I don’t worry too much about it while training – it just means I’ve run further than I thought. But there is a major implication here for my world run. If the device was underestimating the daily distance I had run by, say, 5% over the final 16,000 km, this means I actually ran about 800 km more than was required. That’s more than two weeks of extra running. It’s too late now, but it is something I will certainly take a lot more seriously if I ever do another big journey run.

The world run photo for the day was taken as I crossed the border from Wyoming into Nebraska.

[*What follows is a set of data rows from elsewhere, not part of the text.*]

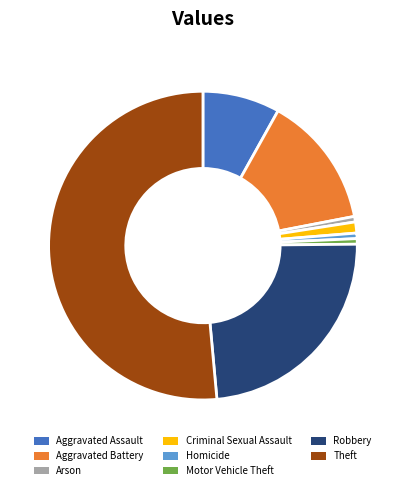

Which category has the biggest portion of the pie?

Theft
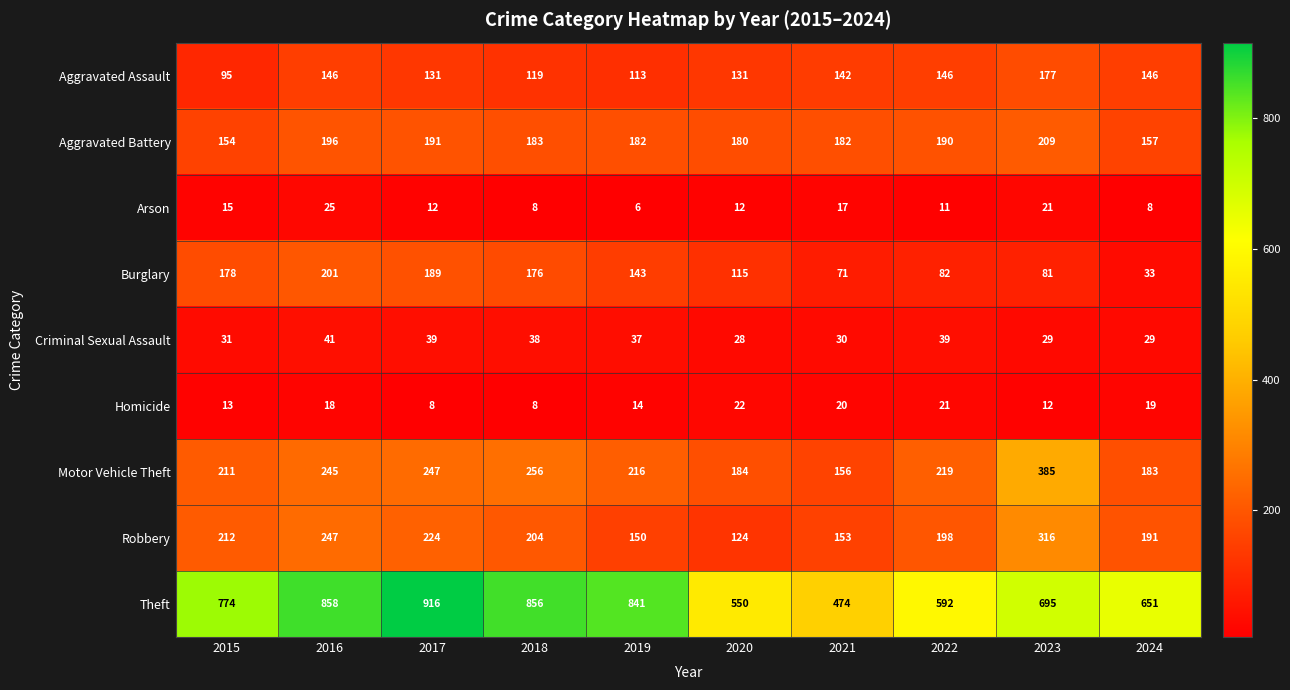

At how many categories does at least one series exceed 173?

10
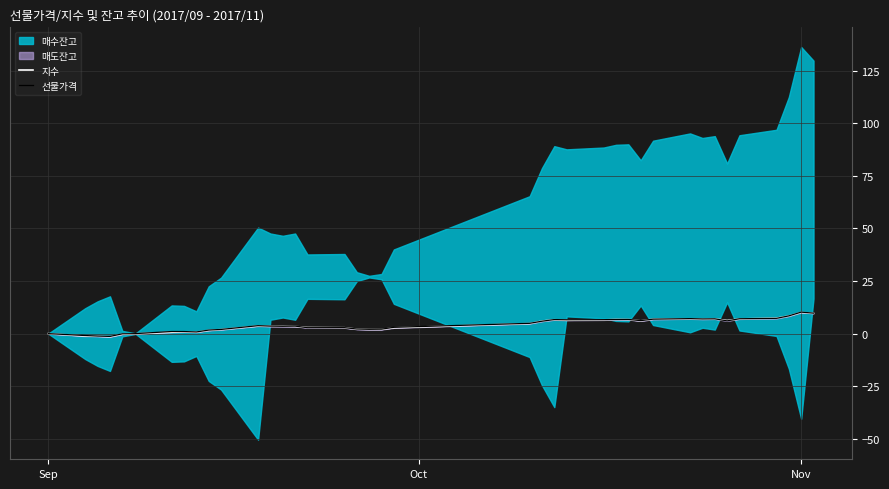

In 선물가격, how many points are higher than both neighbors (excluding endpoints)?

9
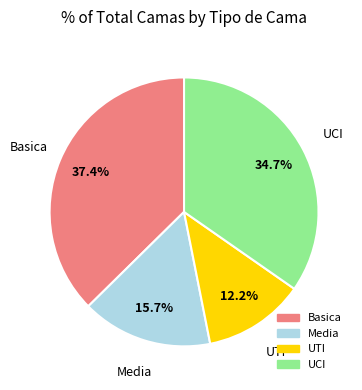

Approximately how many times larger is the value at Media compared to UTI?

1.3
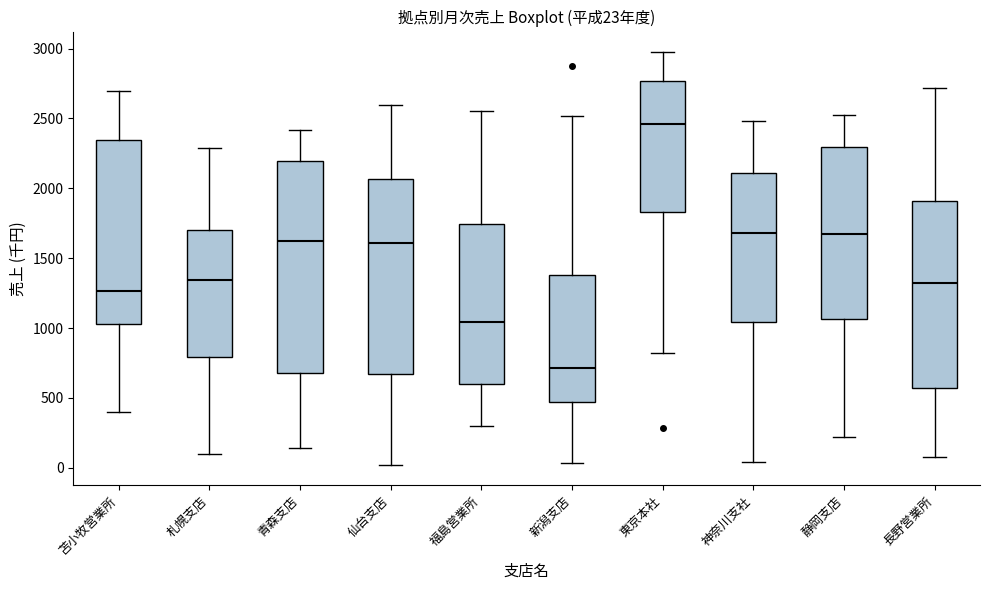

Comparing the boxes themselves (not the whiskers), which one is the tallest?

青森支店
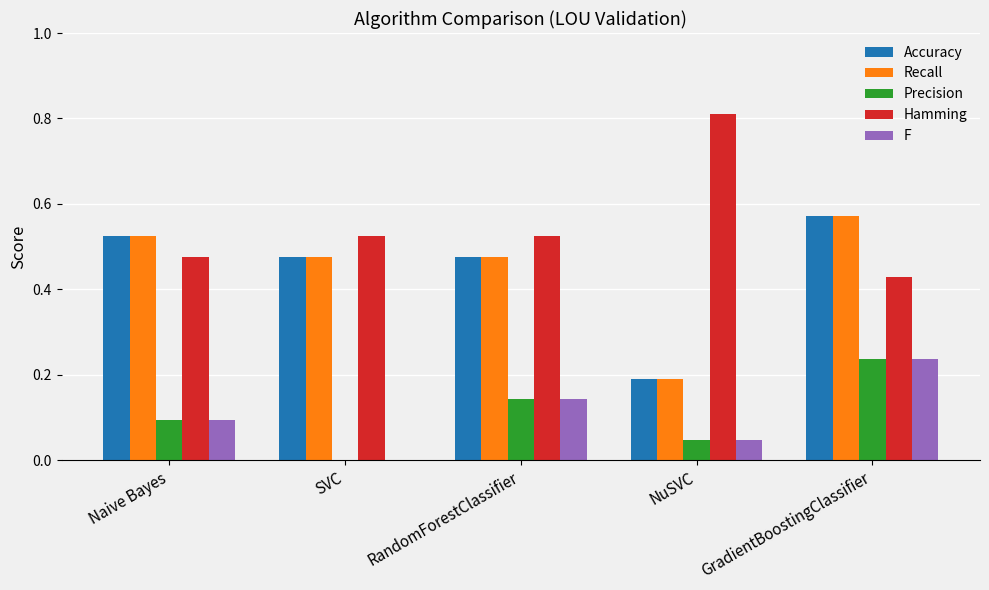

At which label does F reach its peak?

GradientBoostingClassifier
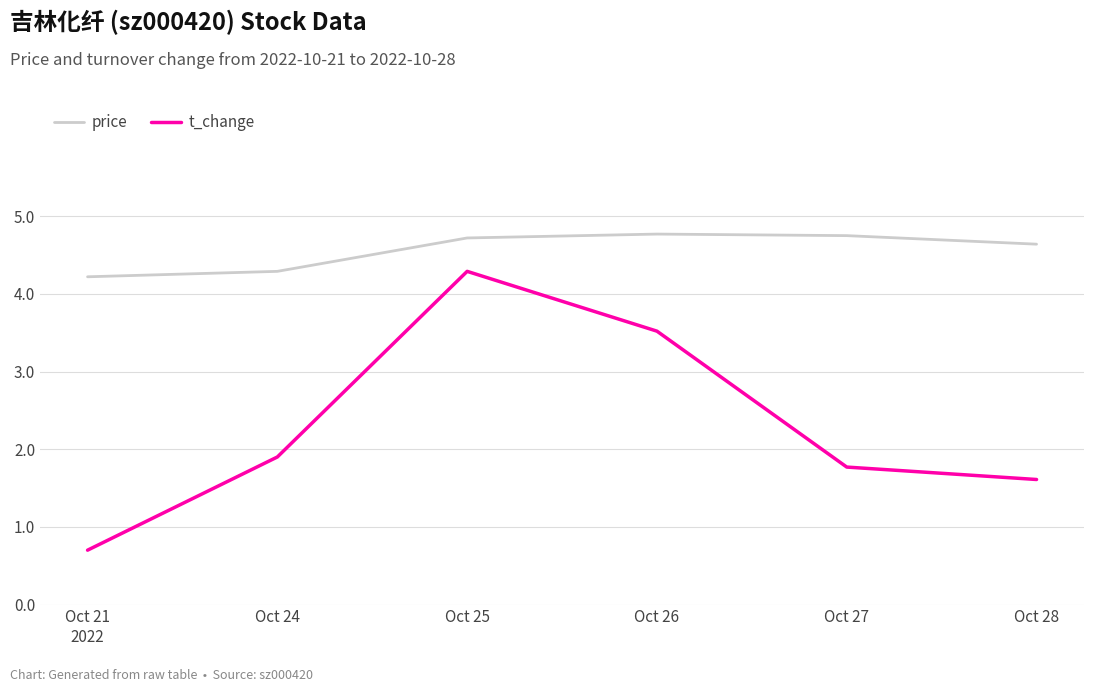

What is the average value of the t_change series?

2.3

I assume this was once some sort of border or quarantine post, but it’s clearly a long time since it’s been used.




On This Day


Jul 29, 2012

Distance today = 57.71 km; Total distance = 9912.93 km; Location = Festus, Missouri – 38 12.740′ N, 90 23.764′ W; Start time = 0827 Finish time = 1755



I ran, not just my longest day for quite some time, but also my hilliest. The landscape south of St Louis is completely different to what I’ve been running through recently. It is hilly and full of forests. I did not see a single farm or crop all day.

I forgot to mention in yesterday’s report that I’m now in the state of Missouri – my 13th US state of the run so far. I also passed 8,000 km run in the US today.

When I awoke, it was raining steadily, although quite lightly. The region really needs rain. Half way through the day the sun came back out. I reckon the locals would have preferred a few more days of rain.

I don’t know if it was the hills, but I ended up with a really sore muscle up high on my right hip. I don’t think it’ll be a problem, but I’ll have to be careful with it.

Finally, it was another great win for the South Sydney Rabbitohs on the weekend. As the old saying goes “When the Bunnies are doing well, the universe is in tune”.


Jul 29, 2013

Distance for today = 57.75 km; Total distance = 23,939.72 km; Location = Laura, SA – 33 10.859’ S, 138 18.103′ E; Start time = 0817, Finish time = 1735


I was a bit tired today, probably due to yesterday’s big climb. There was also a headwind. However, I still managed nearly 58 km, so things can’t be too bad.

The countryside continues to be spectacular. I am also running through towns now. After going 1,100 km without passing through a town, today I passed through four towns before reaching my destination in the town of Laura. Melrose is particularly quaint, and a mecca for mountain biking.